* EXERCISE INPUT
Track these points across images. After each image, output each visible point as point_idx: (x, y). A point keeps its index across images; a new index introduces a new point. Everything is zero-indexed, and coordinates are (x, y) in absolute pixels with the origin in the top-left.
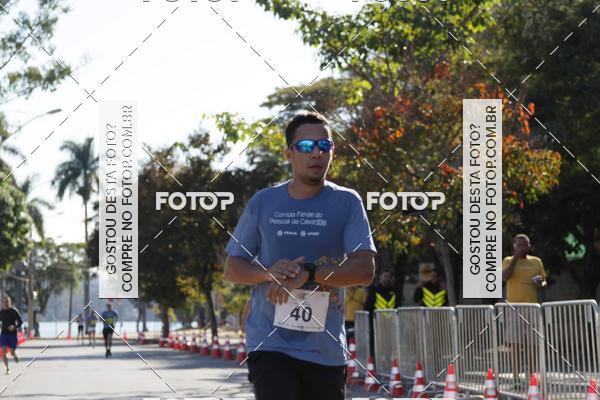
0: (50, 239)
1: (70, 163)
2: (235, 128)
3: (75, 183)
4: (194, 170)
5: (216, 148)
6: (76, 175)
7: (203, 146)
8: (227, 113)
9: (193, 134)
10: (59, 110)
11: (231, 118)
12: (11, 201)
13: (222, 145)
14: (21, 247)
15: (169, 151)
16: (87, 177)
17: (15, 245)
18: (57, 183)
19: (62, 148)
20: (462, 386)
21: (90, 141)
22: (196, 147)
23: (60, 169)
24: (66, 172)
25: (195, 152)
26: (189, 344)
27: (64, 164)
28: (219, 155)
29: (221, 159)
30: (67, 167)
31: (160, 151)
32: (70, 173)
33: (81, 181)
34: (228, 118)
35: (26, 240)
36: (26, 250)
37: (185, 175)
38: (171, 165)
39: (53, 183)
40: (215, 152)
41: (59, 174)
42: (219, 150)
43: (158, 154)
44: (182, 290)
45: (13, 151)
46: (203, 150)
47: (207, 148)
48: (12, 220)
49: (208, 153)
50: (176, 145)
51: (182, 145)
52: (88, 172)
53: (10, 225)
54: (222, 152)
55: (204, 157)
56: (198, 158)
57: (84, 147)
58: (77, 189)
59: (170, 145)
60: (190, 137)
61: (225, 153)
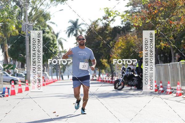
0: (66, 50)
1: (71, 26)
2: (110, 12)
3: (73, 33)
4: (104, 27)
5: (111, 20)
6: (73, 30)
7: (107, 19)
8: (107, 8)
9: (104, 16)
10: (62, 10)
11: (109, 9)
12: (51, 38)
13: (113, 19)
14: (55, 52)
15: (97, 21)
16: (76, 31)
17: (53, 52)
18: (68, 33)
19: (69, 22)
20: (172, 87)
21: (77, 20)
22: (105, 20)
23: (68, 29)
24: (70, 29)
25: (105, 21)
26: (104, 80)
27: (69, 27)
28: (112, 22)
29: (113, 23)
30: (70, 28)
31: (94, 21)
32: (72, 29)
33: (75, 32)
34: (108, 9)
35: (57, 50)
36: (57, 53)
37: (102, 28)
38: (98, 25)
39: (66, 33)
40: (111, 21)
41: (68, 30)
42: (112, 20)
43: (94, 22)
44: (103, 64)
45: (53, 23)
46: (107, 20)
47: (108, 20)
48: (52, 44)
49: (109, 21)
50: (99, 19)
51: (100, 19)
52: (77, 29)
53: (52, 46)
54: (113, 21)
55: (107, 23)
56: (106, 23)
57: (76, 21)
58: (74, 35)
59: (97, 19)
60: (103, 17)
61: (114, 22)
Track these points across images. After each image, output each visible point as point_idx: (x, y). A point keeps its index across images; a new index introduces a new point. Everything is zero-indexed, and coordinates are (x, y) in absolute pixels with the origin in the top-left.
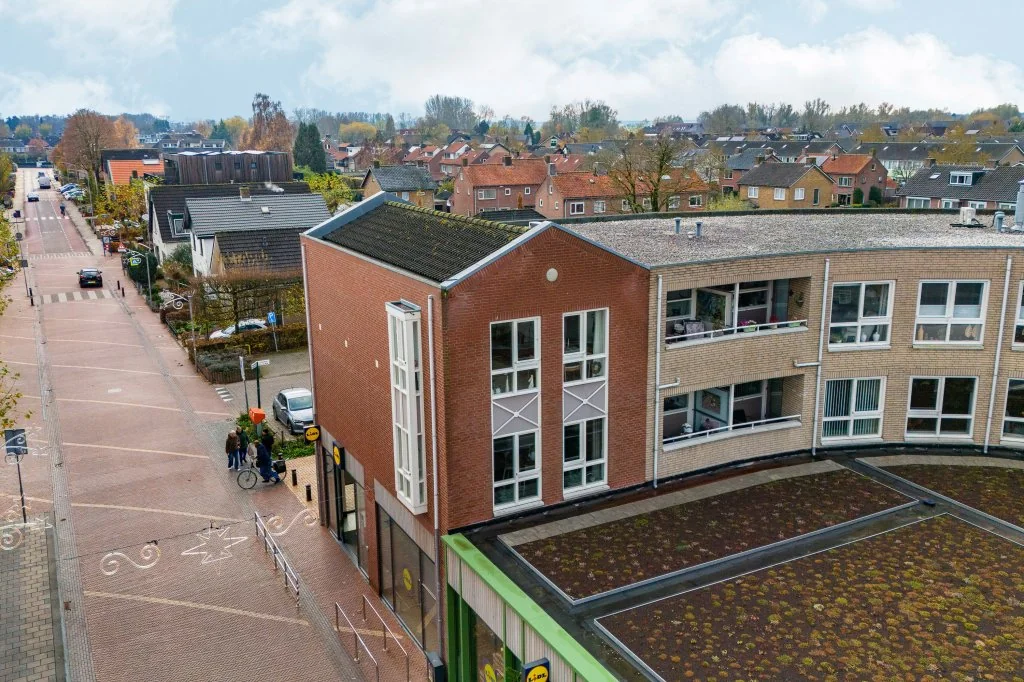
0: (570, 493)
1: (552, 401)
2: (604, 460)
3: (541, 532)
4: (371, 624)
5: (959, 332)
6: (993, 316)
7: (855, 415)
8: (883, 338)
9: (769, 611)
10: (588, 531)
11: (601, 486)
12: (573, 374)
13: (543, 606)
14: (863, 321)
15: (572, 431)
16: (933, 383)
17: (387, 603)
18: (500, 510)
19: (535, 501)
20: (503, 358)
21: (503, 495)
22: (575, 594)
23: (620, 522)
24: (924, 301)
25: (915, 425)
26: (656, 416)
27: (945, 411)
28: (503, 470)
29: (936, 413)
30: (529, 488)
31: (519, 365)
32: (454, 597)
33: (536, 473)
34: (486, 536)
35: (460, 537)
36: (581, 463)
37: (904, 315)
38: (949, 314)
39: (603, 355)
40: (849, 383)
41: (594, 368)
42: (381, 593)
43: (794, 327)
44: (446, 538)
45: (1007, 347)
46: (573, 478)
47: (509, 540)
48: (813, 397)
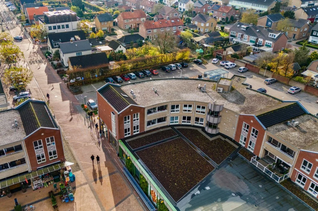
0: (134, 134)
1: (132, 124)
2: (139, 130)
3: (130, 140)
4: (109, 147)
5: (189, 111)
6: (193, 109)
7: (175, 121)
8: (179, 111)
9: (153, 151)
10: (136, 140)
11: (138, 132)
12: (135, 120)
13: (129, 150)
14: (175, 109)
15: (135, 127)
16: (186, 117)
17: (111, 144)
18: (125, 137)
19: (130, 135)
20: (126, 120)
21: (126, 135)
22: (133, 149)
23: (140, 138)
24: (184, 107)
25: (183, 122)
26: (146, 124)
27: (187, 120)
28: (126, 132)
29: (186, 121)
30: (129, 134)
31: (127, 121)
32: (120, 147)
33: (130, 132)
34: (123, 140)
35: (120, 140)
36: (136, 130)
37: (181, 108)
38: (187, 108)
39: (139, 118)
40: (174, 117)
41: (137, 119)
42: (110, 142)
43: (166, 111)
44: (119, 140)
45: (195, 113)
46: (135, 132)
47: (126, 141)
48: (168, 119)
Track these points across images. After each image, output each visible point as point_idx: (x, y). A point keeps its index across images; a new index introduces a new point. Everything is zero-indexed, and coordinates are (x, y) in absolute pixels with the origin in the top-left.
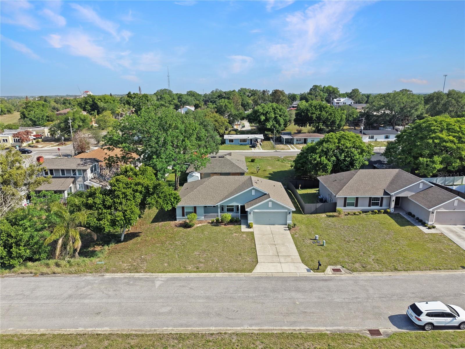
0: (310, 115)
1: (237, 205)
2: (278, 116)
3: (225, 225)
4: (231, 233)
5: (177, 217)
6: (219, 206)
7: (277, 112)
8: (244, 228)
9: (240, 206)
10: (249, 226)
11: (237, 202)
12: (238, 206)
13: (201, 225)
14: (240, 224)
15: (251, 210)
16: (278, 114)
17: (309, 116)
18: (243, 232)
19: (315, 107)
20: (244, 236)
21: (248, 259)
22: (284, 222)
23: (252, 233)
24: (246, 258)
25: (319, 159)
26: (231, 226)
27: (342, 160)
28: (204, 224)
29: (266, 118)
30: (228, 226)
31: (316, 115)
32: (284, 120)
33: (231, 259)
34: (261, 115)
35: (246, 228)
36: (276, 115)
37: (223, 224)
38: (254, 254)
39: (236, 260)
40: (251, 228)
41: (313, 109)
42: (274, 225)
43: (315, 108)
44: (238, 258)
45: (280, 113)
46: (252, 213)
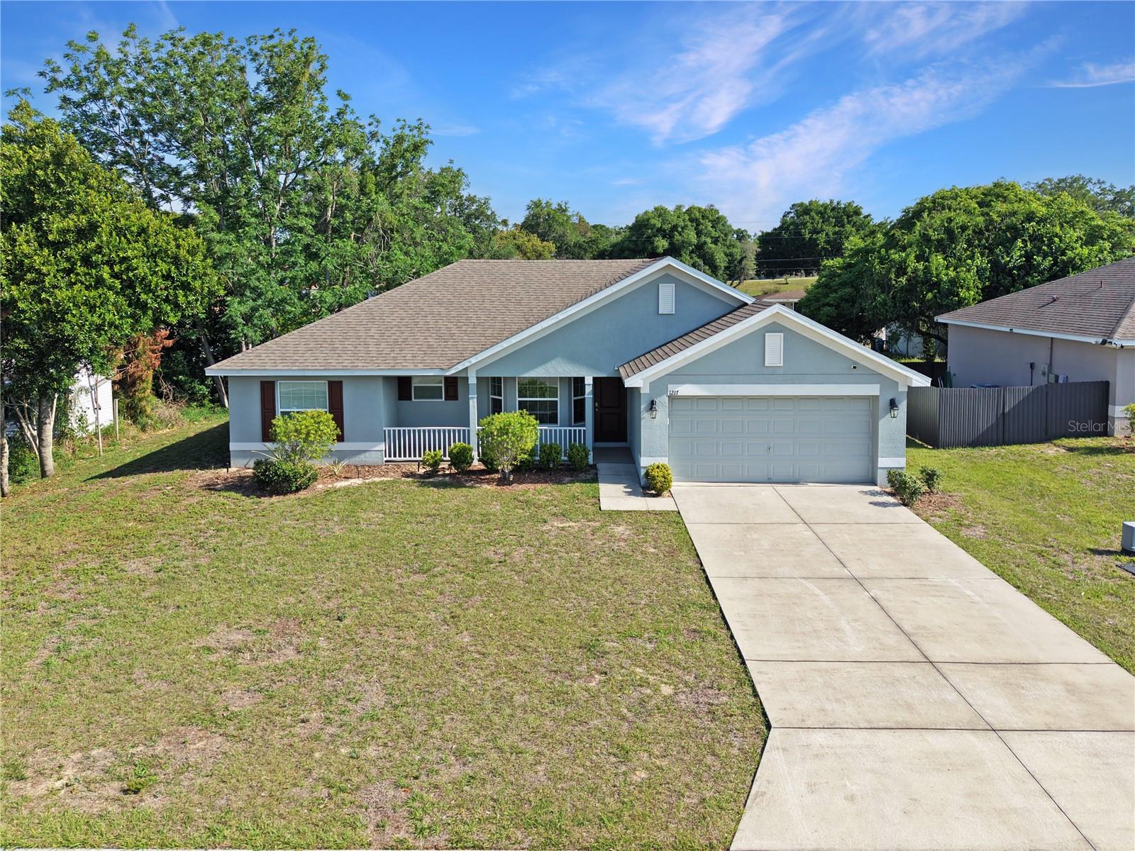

* ACTION ITEM
Could each line of the data be written out exactly, with no pictures included?

* YOUR RESPONSE
Track these points across images. After each image, output each visible point as point_idx: (x, y). A point keeps its index across images; a new index introduces a new point. Everything is zero-indexed, and coordinates are (x, y) in absolute pixels with the origin in the top-left.
0: (50, 239)
1: (70, 163)
2: (235, 128)
3: (75, 183)
4: (194, 170)
5: (216, 148)
6: (76, 175)
7: (203, 146)
8: (227, 113)
9: (193, 134)
10: (59, 110)
11: (231, 118)
12: (11, 201)
13: (222, 145)
14: (21, 247)
15: (169, 151)
16: (87, 177)
17: (15, 245)
18: (57, 183)
19: (62, 148)
20: (462, 386)
21: (90, 141)
22: (196, 147)
23: (60, 169)
24: (66, 172)
25: (195, 152)
26: (189, 344)
27: (64, 164)
28: (219, 155)
29: (221, 159)
30: (67, 167)
31: (160, 151)
32: (70, 173)
33: (81, 181)
34: (228, 118)
35: (26, 240)
36: (26, 250)
37: (185, 175)
38: (171, 165)
39: (53, 183)
40: (215, 152)
41: (59, 174)
42: (219, 150)
43: (158, 154)
44: (182, 290)
45: (13, 151)
46: (203, 150)
47: (207, 148)
48: (12, 220)
49: (208, 153)
50: (176, 145)
51: (182, 145)
52: (88, 172)
53: (10, 225)
54: (222, 152)
55: (204, 157)
56: (198, 158)
57: (84, 147)
58: (77, 189)
59: (170, 145)
60: (190, 137)
61: (225, 153)
0: (66, 50)
1: (71, 26)
2: (110, 12)
3: (73, 33)
4: (104, 27)
5: (111, 20)
6: (73, 30)
7: (107, 19)
8: (107, 8)
9: (104, 16)
10: (62, 10)
11: (109, 9)
12: (51, 38)
13: (113, 19)
14: (55, 52)
15: (97, 21)
16: (76, 31)
17: (53, 52)
18: (68, 33)
19: (69, 22)
20: (172, 87)
21: (77, 20)
22: (105, 20)
23: (68, 29)
24: (70, 29)
25: (105, 21)
26: (104, 80)
27: (69, 27)
28: (112, 22)
29: (113, 23)
30: (70, 28)
31: (94, 21)
32: (72, 29)
33: (75, 32)
34: (108, 9)
35: (57, 50)
36: (57, 53)
37: (102, 28)
38: (98, 25)
39: (66, 33)
40: (111, 21)
41: (68, 30)
42: (112, 20)
43: (94, 22)
44: (103, 64)
45: (53, 23)
46: (107, 20)
47: (108, 20)
48: (52, 44)
49: (109, 21)
50: (99, 19)
51: (100, 19)
52: (77, 29)
53: (52, 46)
54: (113, 21)
55: (107, 23)
56: (106, 23)
57: (76, 21)
58: (74, 35)
59: (97, 19)
60: (103, 17)
61: (114, 22)
Track these points across images. After each image, output each visible point as point_idx: (x, y). A point keeps its index across images; a new index introduces a new point. Everything is zero-indexed, and coordinates are (x, y) in absolute pixels with the origin in the top-left.
0: (570, 493)
1: (552, 401)
2: (604, 460)
3: (541, 532)
4: (371, 624)
5: (959, 332)
6: (993, 316)
7: (855, 415)
8: (883, 338)
9: (769, 611)
10: (588, 531)
11: (601, 486)
12: (573, 374)
13: (543, 606)
14: (863, 321)
15: (572, 431)
16: (933, 383)
17: (387, 603)
18: (500, 510)
19: (535, 501)
20: (503, 358)
21: (503, 495)
22: (575, 594)
23: (620, 522)
24: (924, 301)
25: (915, 425)
26: (656, 416)
27: (945, 411)
28: (503, 470)
29: (936, 413)
30: (529, 488)
31: (519, 365)
32: (454, 597)
33: (536, 473)
34: (486, 536)
35: (460, 537)
36: (581, 463)
37: (904, 315)
38: (949, 314)
39: (603, 355)
40: (849, 383)
41: (594, 368)
42: (381, 593)
43: (794, 327)
44: (446, 538)
45: (1007, 347)
46: (573, 478)
47: (509, 540)
48: (813, 397)
0: (134, 134)
1: (132, 124)
2: (139, 130)
3: (130, 140)
4: (109, 147)
5: (189, 111)
6: (193, 109)
7: (175, 121)
8: (179, 111)
9: (153, 151)
10: (136, 140)
11: (138, 132)
12: (135, 120)
13: (129, 150)
14: (175, 109)
15: (135, 127)
16: (186, 117)
17: (111, 144)
18: (125, 137)
19: (130, 135)
20: (126, 120)
21: (126, 135)
22: (133, 149)
23: (140, 138)
24: (184, 107)
25: (183, 122)
26: (146, 124)
27: (187, 120)
28: (126, 132)
29: (186, 121)
30: (129, 134)
31: (127, 121)
32: (120, 147)
33: (130, 132)
34: (123, 140)
35: (120, 140)
36: (136, 130)
37: (181, 108)
38: (187, 108)
39: (139, 118)
40: (174, 117)
41: (137, 119)
42: (110, 142)
43: (166, 111)
44: (119, 140)
45: (195, 113)
46: (135, 132)
47: (126, 141)
48: (168, 119)
Track these points across images. After each image, output each visible point as point_idx: (x, y). A point keeps its index across images; a new index introduces a new point. Everything is zero-indexed, and coordinates are (x, y) in absolute pixels with the origin in the top-left.
0: (310, 115)
1: (237, 205)
2: (278, 116)
3: (225, 225)
4: (231, 233)
5: (177, 217)
6: (219, 206)
7: (277, 112)
8: (244, 228)
9: (240, 206)
10: (249, 226)
11: (237, 202)
12: (238, 206)
13: (201, 225)
14: (240, 224)
15: (251, 210)
16: (278, 114)
17: (309, 116)
18: (243, 232)
19: (315, 107)
20: (244, 236)
21: (248, 259)
22: (284, 222)
23: (252, 233)
24: (246, 258)
25: (319, 159)
26: (231, 226)
27: (342, 160)
28: (204, 224)
29: (266, 118)
30: (228, 226)
31: (316, 115)
32: (284, 120)
33: (231, 259)
34: (261, 115)
35: (246, 228)
36: (276, 115)
37: (223, 224)
38: (254, 254)
39: (236, 260)
40: (251, 228)
41: (313, 109)
42: (274, 225)
43: (315, 108)
44: (238, 258)
45: (280, 113)
46: (252, 213)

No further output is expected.